### WORK REQUEST
Pull out each line of the data that includes the word "grep".

### GIVEN RECORDS

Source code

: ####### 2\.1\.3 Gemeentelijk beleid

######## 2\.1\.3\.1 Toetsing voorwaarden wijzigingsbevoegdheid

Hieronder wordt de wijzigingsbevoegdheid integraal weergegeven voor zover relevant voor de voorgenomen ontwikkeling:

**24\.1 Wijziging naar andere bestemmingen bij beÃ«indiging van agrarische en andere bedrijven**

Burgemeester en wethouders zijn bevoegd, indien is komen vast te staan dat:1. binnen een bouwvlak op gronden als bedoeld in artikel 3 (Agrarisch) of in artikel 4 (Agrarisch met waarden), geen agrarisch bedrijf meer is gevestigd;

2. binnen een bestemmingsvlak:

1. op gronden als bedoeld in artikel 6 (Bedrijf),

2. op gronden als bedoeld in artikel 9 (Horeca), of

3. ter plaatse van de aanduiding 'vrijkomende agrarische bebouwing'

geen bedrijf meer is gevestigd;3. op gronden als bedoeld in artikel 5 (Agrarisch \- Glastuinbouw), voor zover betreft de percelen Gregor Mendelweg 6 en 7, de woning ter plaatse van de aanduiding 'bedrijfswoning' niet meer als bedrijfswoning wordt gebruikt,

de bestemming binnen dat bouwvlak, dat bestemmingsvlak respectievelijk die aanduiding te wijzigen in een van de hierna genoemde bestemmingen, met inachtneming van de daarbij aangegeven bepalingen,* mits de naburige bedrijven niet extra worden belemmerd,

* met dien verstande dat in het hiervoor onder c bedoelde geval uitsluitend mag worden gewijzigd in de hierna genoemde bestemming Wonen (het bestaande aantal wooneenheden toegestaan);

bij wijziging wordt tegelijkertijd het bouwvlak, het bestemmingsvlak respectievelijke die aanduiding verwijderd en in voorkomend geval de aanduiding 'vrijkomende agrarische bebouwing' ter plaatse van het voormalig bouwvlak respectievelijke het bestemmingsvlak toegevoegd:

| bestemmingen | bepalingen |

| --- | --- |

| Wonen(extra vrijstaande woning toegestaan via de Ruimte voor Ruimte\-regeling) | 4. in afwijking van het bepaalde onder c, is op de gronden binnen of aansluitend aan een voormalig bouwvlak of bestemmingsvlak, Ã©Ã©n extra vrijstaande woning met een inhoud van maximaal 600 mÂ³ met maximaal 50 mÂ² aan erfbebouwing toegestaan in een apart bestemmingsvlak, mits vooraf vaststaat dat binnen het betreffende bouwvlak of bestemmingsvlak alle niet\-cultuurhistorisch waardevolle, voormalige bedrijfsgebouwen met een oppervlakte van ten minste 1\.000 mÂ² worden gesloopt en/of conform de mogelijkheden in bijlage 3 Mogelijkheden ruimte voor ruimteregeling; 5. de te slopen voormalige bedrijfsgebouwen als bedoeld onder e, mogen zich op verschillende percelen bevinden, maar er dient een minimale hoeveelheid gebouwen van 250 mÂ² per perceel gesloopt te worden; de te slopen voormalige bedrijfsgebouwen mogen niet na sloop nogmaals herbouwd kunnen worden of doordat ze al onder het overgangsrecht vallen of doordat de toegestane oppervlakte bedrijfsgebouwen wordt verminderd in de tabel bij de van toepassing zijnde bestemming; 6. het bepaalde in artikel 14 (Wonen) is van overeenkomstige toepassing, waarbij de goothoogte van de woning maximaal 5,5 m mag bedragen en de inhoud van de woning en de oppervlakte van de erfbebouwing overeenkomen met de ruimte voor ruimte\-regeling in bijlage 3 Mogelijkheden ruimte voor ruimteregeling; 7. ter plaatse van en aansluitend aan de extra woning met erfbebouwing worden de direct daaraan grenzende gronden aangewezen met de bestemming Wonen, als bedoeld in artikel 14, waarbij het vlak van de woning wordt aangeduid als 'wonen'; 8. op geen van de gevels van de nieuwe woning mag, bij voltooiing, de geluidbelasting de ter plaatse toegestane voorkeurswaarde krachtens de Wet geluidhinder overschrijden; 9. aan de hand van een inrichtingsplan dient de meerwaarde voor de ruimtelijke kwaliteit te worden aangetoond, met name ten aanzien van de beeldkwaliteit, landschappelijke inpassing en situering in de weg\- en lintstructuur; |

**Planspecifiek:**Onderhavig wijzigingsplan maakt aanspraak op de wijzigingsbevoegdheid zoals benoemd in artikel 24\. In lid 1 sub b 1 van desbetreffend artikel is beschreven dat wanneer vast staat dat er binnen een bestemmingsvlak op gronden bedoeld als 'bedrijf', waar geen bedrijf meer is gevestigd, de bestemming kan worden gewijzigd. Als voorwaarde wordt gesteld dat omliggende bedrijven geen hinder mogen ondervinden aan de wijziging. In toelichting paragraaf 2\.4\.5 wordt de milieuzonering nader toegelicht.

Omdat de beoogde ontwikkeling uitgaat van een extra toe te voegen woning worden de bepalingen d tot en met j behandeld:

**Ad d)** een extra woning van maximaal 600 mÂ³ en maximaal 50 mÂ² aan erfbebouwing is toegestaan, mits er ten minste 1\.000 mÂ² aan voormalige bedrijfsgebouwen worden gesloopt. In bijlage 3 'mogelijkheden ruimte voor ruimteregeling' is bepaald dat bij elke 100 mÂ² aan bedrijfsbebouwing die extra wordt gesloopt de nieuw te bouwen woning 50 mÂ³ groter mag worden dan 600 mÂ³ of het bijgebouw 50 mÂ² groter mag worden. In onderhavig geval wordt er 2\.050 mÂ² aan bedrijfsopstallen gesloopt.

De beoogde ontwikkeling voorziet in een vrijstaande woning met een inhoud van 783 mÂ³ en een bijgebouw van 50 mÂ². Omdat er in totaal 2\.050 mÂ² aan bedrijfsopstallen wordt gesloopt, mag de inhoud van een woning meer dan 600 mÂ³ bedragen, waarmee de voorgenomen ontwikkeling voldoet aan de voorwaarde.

==

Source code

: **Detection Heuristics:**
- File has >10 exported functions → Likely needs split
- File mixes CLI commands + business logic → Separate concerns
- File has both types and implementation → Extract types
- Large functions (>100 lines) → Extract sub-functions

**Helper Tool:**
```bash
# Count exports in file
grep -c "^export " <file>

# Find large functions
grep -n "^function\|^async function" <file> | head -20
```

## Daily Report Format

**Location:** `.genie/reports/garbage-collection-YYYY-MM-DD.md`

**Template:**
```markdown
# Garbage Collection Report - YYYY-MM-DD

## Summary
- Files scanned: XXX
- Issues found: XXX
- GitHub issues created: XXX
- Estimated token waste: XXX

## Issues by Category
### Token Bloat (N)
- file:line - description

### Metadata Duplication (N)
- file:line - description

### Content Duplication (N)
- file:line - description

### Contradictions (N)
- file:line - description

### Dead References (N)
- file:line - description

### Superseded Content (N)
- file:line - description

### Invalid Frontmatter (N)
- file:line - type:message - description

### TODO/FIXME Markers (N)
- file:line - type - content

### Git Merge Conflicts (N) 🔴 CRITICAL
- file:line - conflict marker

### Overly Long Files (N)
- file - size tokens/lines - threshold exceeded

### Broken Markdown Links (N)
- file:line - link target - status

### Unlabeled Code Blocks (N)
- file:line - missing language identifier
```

---

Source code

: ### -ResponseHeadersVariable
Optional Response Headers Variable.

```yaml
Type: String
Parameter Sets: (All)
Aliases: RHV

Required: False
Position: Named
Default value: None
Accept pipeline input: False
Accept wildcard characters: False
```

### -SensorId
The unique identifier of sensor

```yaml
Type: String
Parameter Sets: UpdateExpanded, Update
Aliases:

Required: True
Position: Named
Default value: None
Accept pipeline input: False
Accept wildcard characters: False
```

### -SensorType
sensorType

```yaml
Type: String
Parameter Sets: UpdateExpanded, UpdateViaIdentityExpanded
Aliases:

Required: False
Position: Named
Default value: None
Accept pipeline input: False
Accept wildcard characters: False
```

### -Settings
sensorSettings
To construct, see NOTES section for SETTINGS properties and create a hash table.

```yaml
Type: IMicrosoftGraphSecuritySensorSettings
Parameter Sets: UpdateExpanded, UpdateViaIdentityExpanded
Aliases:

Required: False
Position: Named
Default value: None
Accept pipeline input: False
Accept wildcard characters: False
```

### WRITTEN RESPONSE
grep -c "^export " <file>
grep -n "^function\|^async function" <file> | head -20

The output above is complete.